[Requirement]:
Reproduce the lines of the entries below, from the line with "Saját ökoszisztéma segíti a" through the final line of the entries, and leave the pictures out of your copy.
▽
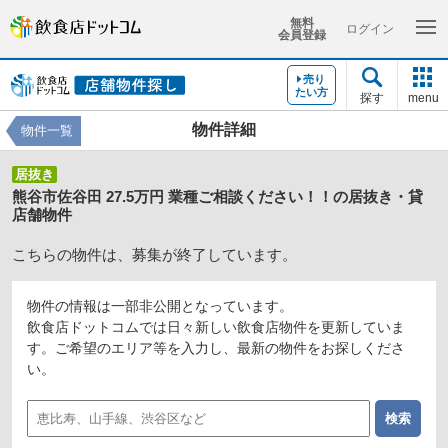
無料
ログイン
会員登録
売り
たい方
探す
menu
物件詳細
物件一覧
居抜き
熊谷市佐谷田 27.5万円 業種ご相談ください！！の居抜き・貸
店舗物件
こちらの物件は、募集が終了しています。
物件の情報は一部非公開となっています。
飲食店ドットコムでは日々新しい飲食店物件を更新していま
す。ご希望のエリア等を入力し、最新の物件をお探しくださ
い。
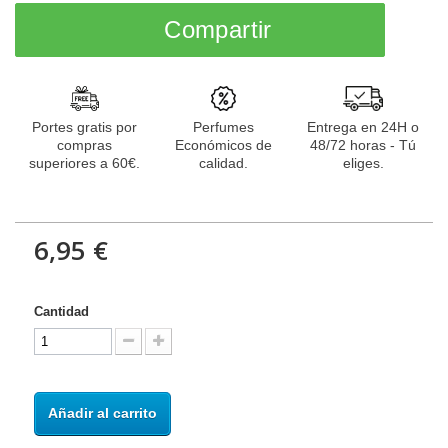
Compartir
Portes gratis por
Perfumes
Entrega en 24H o
compras
Económicos de
48/72 horas - Tú
superiores a 60€.
calidad.
eliges.
6,95 €
Cantidad
Añadir al carrito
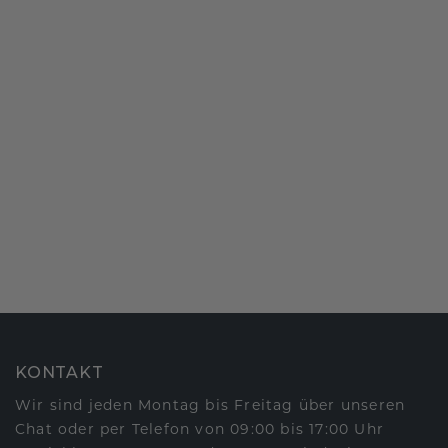
KONTAKT
Wir sind jeden Montag bis Freitag über unseren
Chat oder per Telefon von 09:00 bis 17:00 Uhr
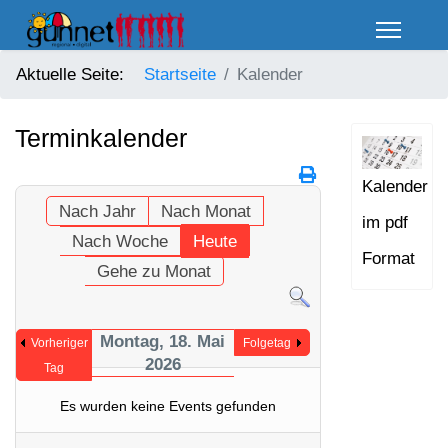
Aktuelle Seite:
Startseite
Kalender
Terminkalender
Kalender
Nach Jahr
Nach Monat
im pdf
Nach Woche
Heute
Format
Gehe zu Monat
Montag, 18. Mai
Vorheriger
Folgetag
2026
Tag
Es wurden keine Events gefunden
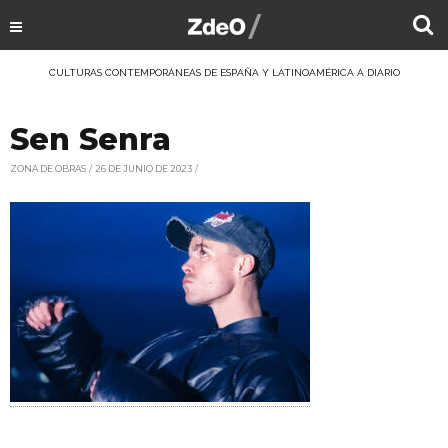
CULTURAS CONTEMPORÁNEAS DE ESPAÑA Y LATINOAMÉRICA A DIARIO
Sen Senra
ZONA DE OBRAS
26 DE JUNIO DE 2023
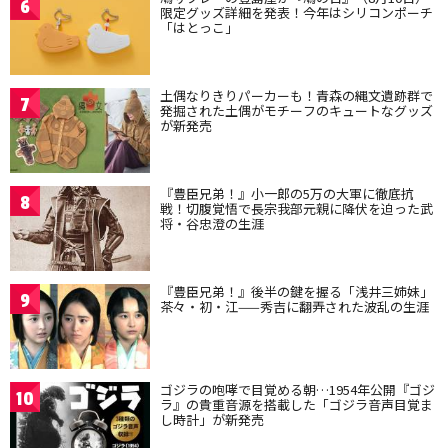
6
限定グッズ詳細を発表！今年はシリコンポーチ
「はとっこ」
土偶なりきりパーカーも！青森の縄文遺跡群で
7
発掘された土偶がモチーフのキュートなグッズ
が新発売
『豊臣兄弟！』小一郎の5万の大軍に徹底抗
8
戦！切腹覚悟で長宗我部元親に降伏を迫った武
将・谷忠澄の生涯
『豊臣兄弟！』後半の鍵を握る「浅井三姉妹」
9
茶々・初・江——秀吉に翻弄された波乱の生涯
ゴジラの咆哮で目覚める朝…1954年公開『ゴジ
10
ラ』の貴重音源を搭載した「ゴジラ音声目覚ま
し時計」が新発売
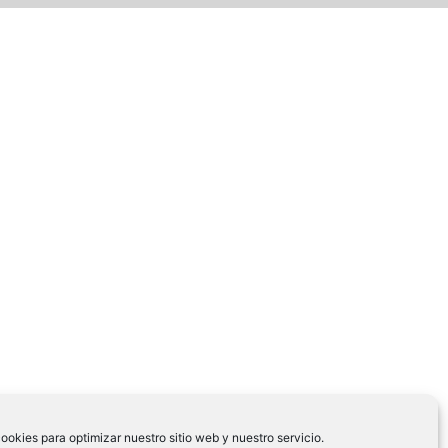
ookies para optimizar nuestro sitio web y nuestro servicio.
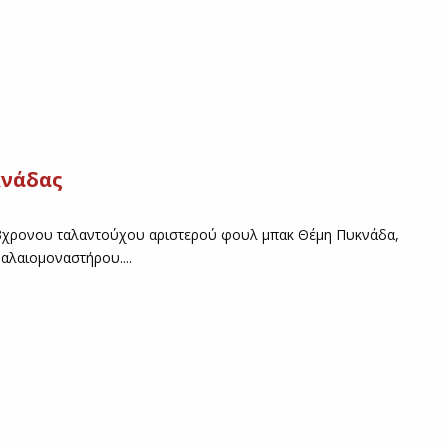
κνάδας
23χρονου ταλαντούχου αριστερού φουλ μπακ Θέμη Πυκνάδα,
αλαιομοναστήρου....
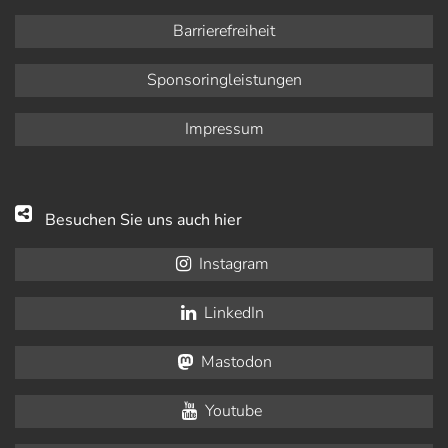
Barrierefreiheit
Sponsoringleistungen
Impressum
Besuchen Sie uns auch hier
Instagram
LinkedIn
Mastodon
Youtube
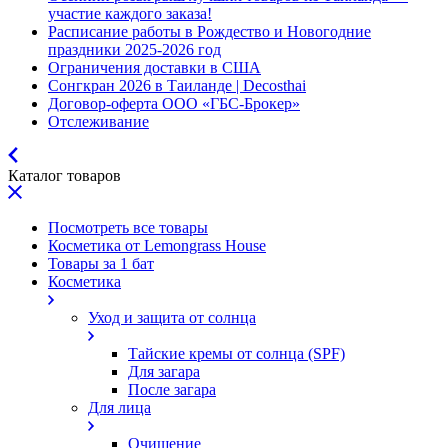
участие каждого заказа!
Расписание работы в Рождество и Новогодние
праздники 2025-2026 год
Ограничения доставки в США
Сонгкран 2026 в Таиланде | Decosthai
Договор-оферта ООО «ГБС-Брокер»
Отслеживание
Каталог товаров
Посмотреть все товары
Косметика от Lemongrass House
Товары за 1 бат
Косметика
Уход и защита от солнца
Тайские кремы от солнца (SPF)
Для загара
После загара
Для лица
Очищение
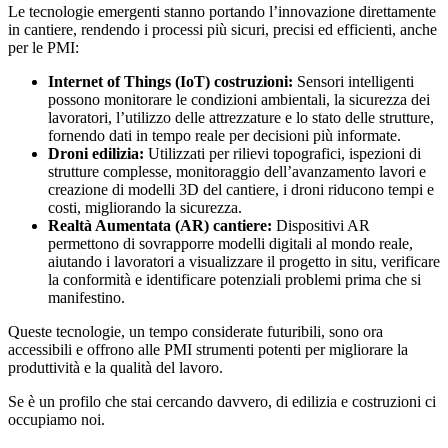
Le tecnologie emergenti stanno portando l’innovazione direttamente
in cantiere, rendendo i processi più sicuri, precisi ed efficienti, anche
per le PMI:
Internet of Things (IoT) costruzioni:
Sensori intelligenti
possono monitorare le condizioni ambientali, la sicurezza dei
lavoratori, l’utilizzo delle attrezzature e lo stato delle strutture,
fornendo dati in tempo reale per decisioni più informate.
Droni edilizia:
Utilizzati per rilievi topografici, ispezioni di
strutture complesse, monitoraggio dell’avanzamento lavori e
creazione di modelli 3D del cantiere, i droni riducono tempi e
costi, migliorando la sicurezza.
Realtà Aumentata (AR) cantiere:
Dispositivi AR
permettono di sovrapporre modelli digitali al mondo reale,
aiutando i lavoratori a visualizzare il progetto in situ, verificare
la conformità e identificare potenziali problemi prima che si
manifestino.
Queste tecnologie, un tempo considerate futuribili, sono ora
accessibili e offrono alle PMI strumenti potenti per migliorare la
produttività e la qualità del lavoro.
Se è un profilo che stai cercando davvero, di edilizia e costruzioni ci
occupiamo noi.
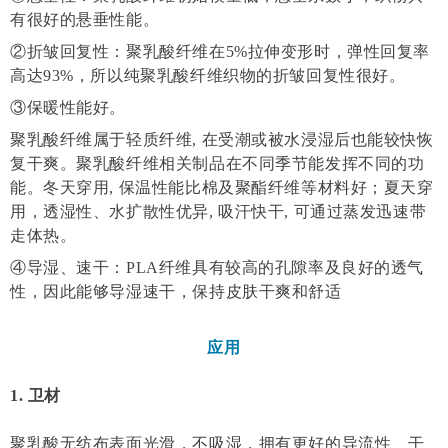
有很好的悬垂性能。
②折皱回复性：聚乳酸纤维在5%拉伸变形时，弹性回复率
高达93%，所以纯聚乳酸纤维织物的折皱回复性很好。
③保暖性能好。
聚乳酸纤维属于轻质纤维, 在受潮或被水浸湿后也能较快恢
复干爽。聚乳酸纤维相关制品在不同季节能发挥不同的功
能。冬天穿用, 保温性能比棉及聚酯纤维等材料好；夏天穿
用，透湿性、水扩散性优异, 吸汗快干, 可通过蒸发迅速带
走体热。
④导湿、速干：PLA纤维具有较高的孔隙率及良好的透气
性，因此能够导湿速干，保持皮肤干爽和舒适
应用
1. 卫材
聚乳酸无纺布表面光滑，不吸湿，拥有更好的导流性、干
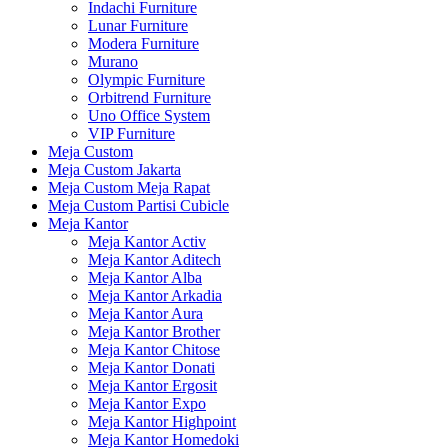
Indachi Furniture
Lunar Furniture
Modera Furniture
Murano
Olympic Furniture
Orbitrend Furniture
Uno Office System
VIP Furniture
Meja Custom
Meja Custom Jakarta
Meja Custom Meja Rapat
Meja Custom Partisi Cubicle
Meja Kantor
Meja Kantor Activ
Meja Kantor Aditech
Meja Kantor Alba
Meja Kantor Arkadia
Meja Kantor Aura
Meja Kantor Brother
Meja Kantor Chitose
Meja Kantor Donati
Meja Kantor Ergosit
Meja Kantor Expo
Meja Kantor Highpoint
Meja Kantor Homedoki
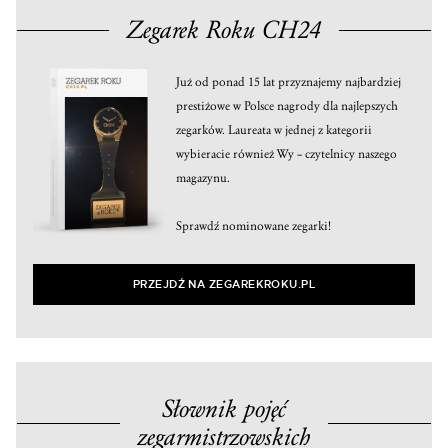
Zegarek Roku CH24
Już od ponad 15 lat przyznajemy najbardziej
prestiżowe w Polsce nagrody dla najlepszych
zegarków. Laureata w jednej z kategorii
wybieracie również Wy – czytelnicy naszego
magazynu.
Sprawdź nominowane zegarki!
PRZEJDŹ NA ZEGAREKROKU.PL
Słownik pojęć
zegarmistrzowskich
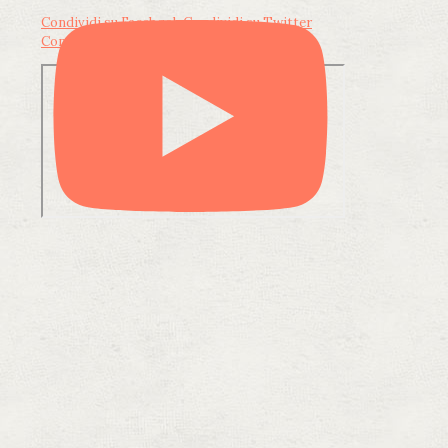
Condividi su Facebook
Condividi su Twitter
Condividi su LinkedIn
Condividi via email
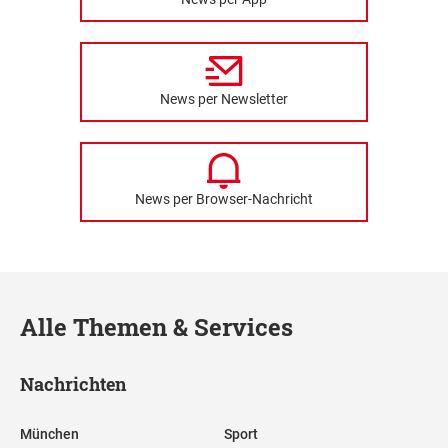
News per Newsletter
News per Browser-Nachricht
Alle Themen & Services
Nachrichten
München
Sport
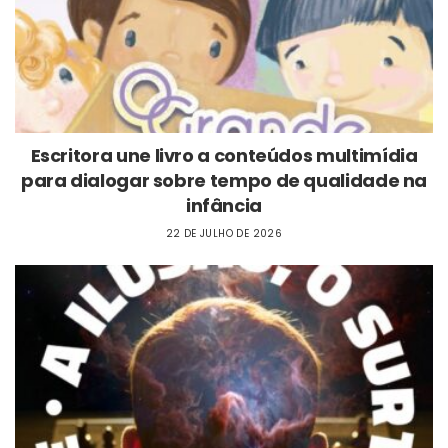
Escritora une livro a conteúdos multimídia
para dialogar sobre tempo de qualidade na
infância
22 DE JULHO DE 2026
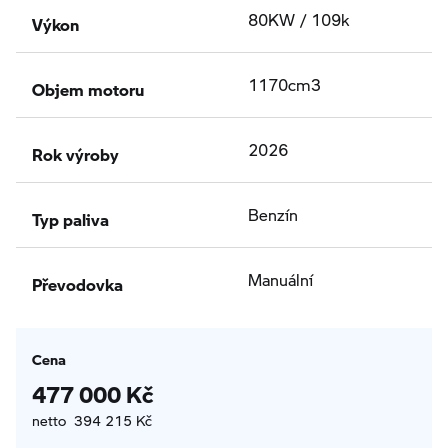
Výkon
80KW / 109k
Objem motoru
1170cm3
Rok výroby
2026
Typ paliva
Benzín
Převodovka
Manuální
Cena
477 000 Kč
netto 394 215 Kč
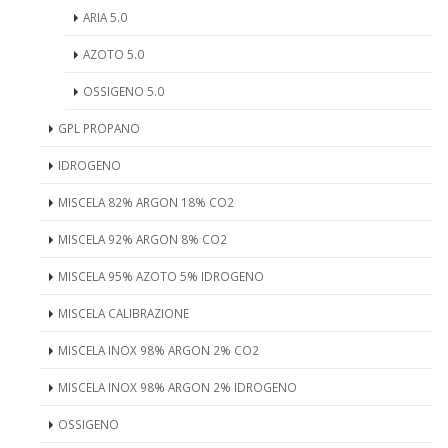
ARIA 5.0
AZOTO 5.0
OSSIGENO 5.0
GPL PROPANO
IDROGENO
MISCELA 82% ARGON 18% CO2
MISCELA 92% ARGON 8% CO2
MISCELA 95% AZOTO 5% IDROGENO
MISCELA CALIBRAZIONE
MISCELA INOX 98% ARGON 2% CO2
MISCELA INOX 98% ARGON 2% IDROGENO
OSSIGENO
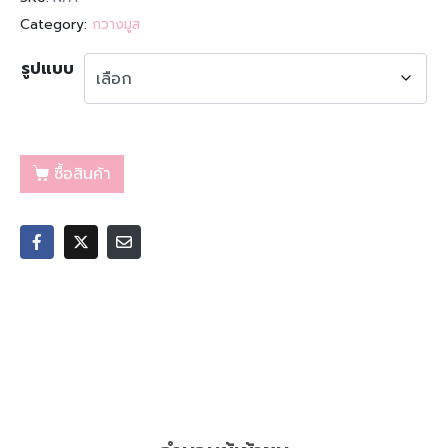
Category:
กวางมูส
รูปแบบ
ซื้อสินค้า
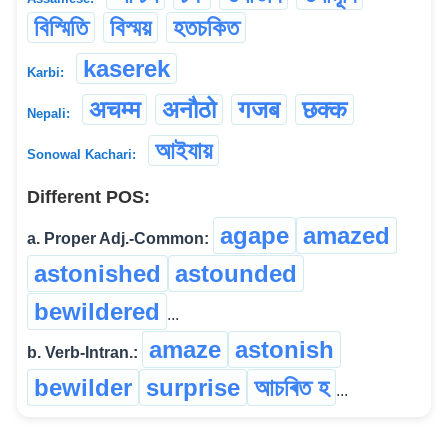
বিস্মিতি
বিস্ময়
হতচকিত
kaserek
Karbi:
अचम्म
अनौठो
गजब
छक्क
Nepali:
আইযায়
Sonowal Kachari:
Different POS:
agape
amazed
a. Proper Adj.-Common:
astonished
astounded
bewildered
...
amaze
astonish
b. Verb-Intran.:
bewilder
surprise
আচৰিত হ
...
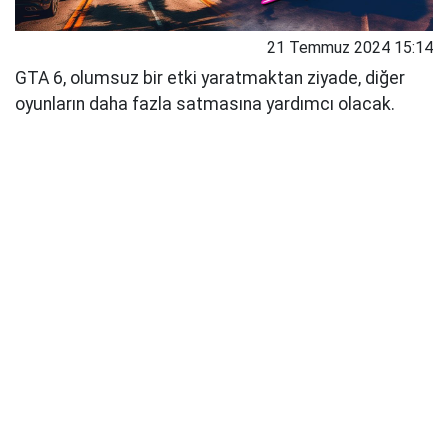
21 Temmuz 2024 15:14
GTA 6, olumsuz bir etki yaratmaktan ziyade, diğer
oyunların daha fazla satmasına yardımcı olacak.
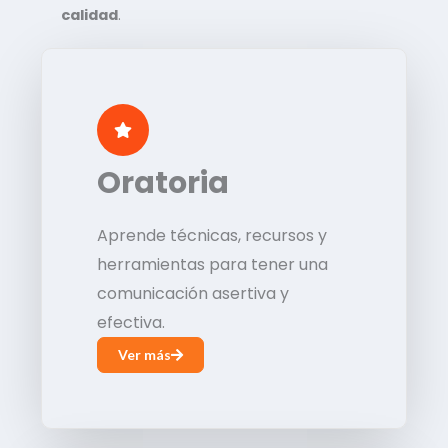
calidad
.
Oratoria
Aprende técnicas, recursos y
herramientas para tener una
comunicación asertiva y
efectiva.
Ver más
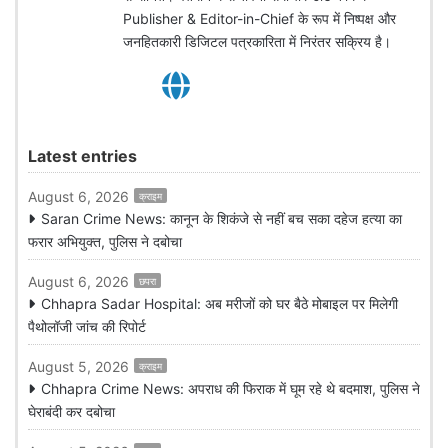
Publisher & Editor-in-Chief के रूप में निष्पक्ष और
जनहितकारी डिजिटल पत्रकारिता में निरंतर सक्रिय है।
Latest entries
August 6, 2026
क्राइम
Saran Crime News: कानून के शिकंजे से नहीं बच सका दहेज हत्या का
फरार अभियुक्त, पुलिस ने दबोचा
August 6, 2026
छपरा
Chhapra Sadar Hospital: अब मरीजों को घर बैठे मोबाइल पर मिलेगी
पैथोलॉजी जांच की रिपोर्ट
August 5, 2026
क्राइम
Chhapra Crime News: अपराध की फिराक में घूम रहे थे बदमाश, पुलिस ने
घेराबंदी कर दबोचा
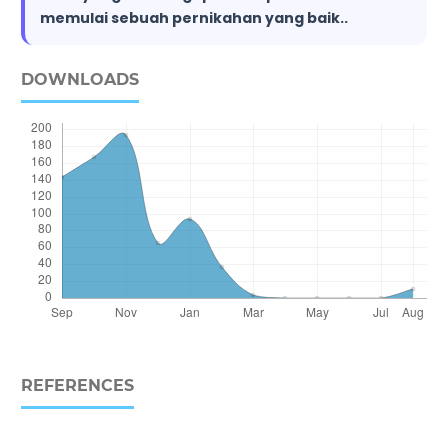
memulai sebuah pernikahan yang baik..
DOWNLOADS
REFERENCES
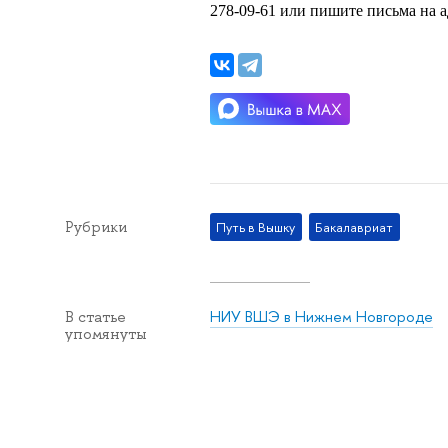
278-09-61 или пишите письма на 
Рубрики
Путь в Вышку
Бакалавриат
НИУ ВШЭ в Нижнем Новгороде
В статье
упомянуты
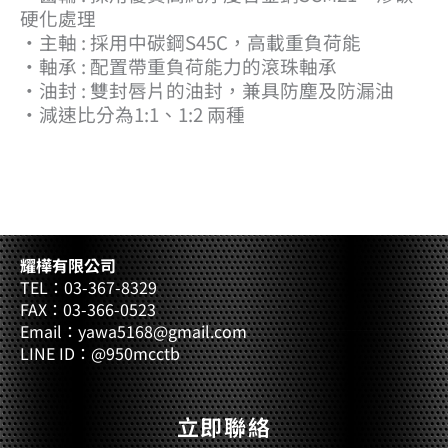
硬化處理
‧主軸 : 採用中碳鋼S45C，高載重負荷能
‧軸承 : 配置帶重負荷能力的滾珠軸承
‧油封 : 雙封唇片的油封，兼具防塵及防漏油
‧減速比分為1:1、1:2 兩種
耀樺有限公司
TEL：03-367-8329
FAX：03-366-0523
Email：yawa5168@gmail.com
LINE ID：@950mcctb
立即聯絡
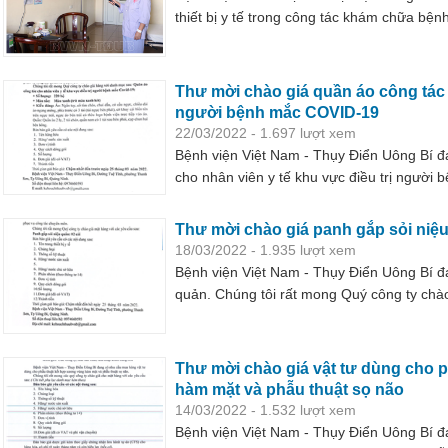
thiết bị y tế trong công tác khám chữa bện
Bệnh viện không chỉ gây lãng phí mà còn 
có.
Thư mời chào giá quần áo công tác c
người bệnh mắc COVID-19
22/03/2022 - 1.697 lượt xem
Bệnh viện Việt Nam - Thụy Điển Uông Bí 
cho nhân viên y tế khu vực điều trị người
Quý công ty chào giá cho mặt hàng với cá
Thư mời chào giá panh gắp sỏi niệ
18/03/2022 - 1.935 lượt xem
Bệnh viện Việt Nam - Thụy Điển Uông Bí đ
quản. Chúng tôi rất mong Quý công ty chà
theo
Thư mời chào giá vật tư dùng cho 
hàm mặt và phẫu thuật sọ não
14/03/2022 - 1.532 lượt xem
Bệnh viện Việt Nam - Thụy Điển Uông Bí đ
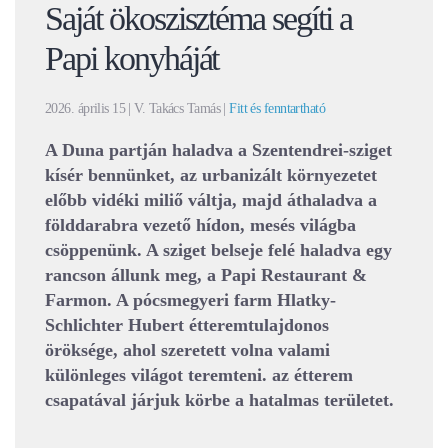
Saját ökoszisztéma segíti a
Papi konyháját
2026. április 15
| V. Takács Tamás |
Fitt és fenntartható
A Duna partján haladva a Szentendrei-sziget
kísér bennünket, az urbanizált környezetet
előbb vidéki miliő váltja, majd áthaladva a
földdarabra vezető hídon, mesés világba
csöppenünk. A sziget belseje felé haladva egy
rancson állunk meg, a Papi Restaurant &
Farmon. A pócsmegyeri farm Hlatky-
Schlichter Hubert étteremtulajdonos
öröksége, ahol szeretett volna valami
különleges világot teremteni. az étterem
csapatával járjuk körbe a hatalmas területet.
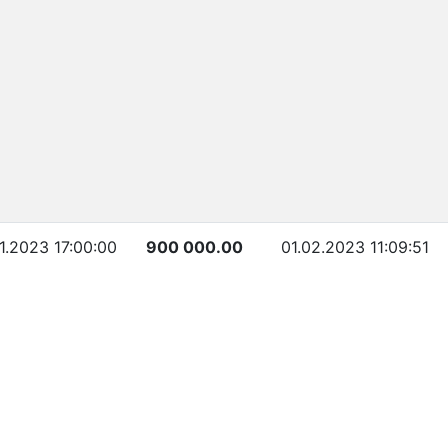
01.2023 17:00:00
900 000.00
01.02.2023 11:09:51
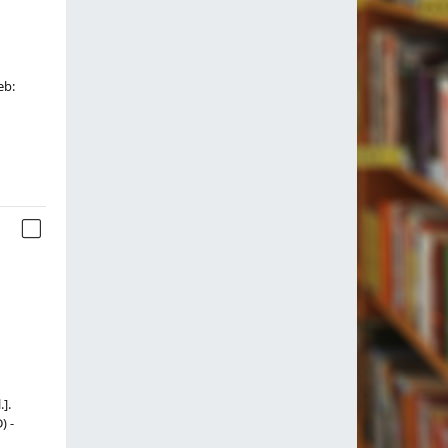
eb:
].
) -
△
[Result of this exercise]:
Saját ökoszisztéma segíti a
Papi konyháját
2026. április 15
| V. Takács Tamás |
Fitt és fenntartható
A Duna partján haladva a Szentendrei-sziget
kísér bennünket, az urbanizált környezetet
előbb vidéki miliő váltja, majd áthaladva a
földdarabra vezető hídon, mesés világba
csöppenünk. A sziget belseje felé haladva egy
rancson állunk meg, a Papi Restaurant &
Farmon. A pócsmegyeri farm Hlatky-
Schlichter Hubert étteremtulajdonos
öröksége, ahol szeretett volna valami
különleges világot teremteni. az étterem
csapatával járjuk körbe a hatalmas területet.
01.2023 17:00:00
900 000.00
01.02.2023 11:09:51
eb:
].
) -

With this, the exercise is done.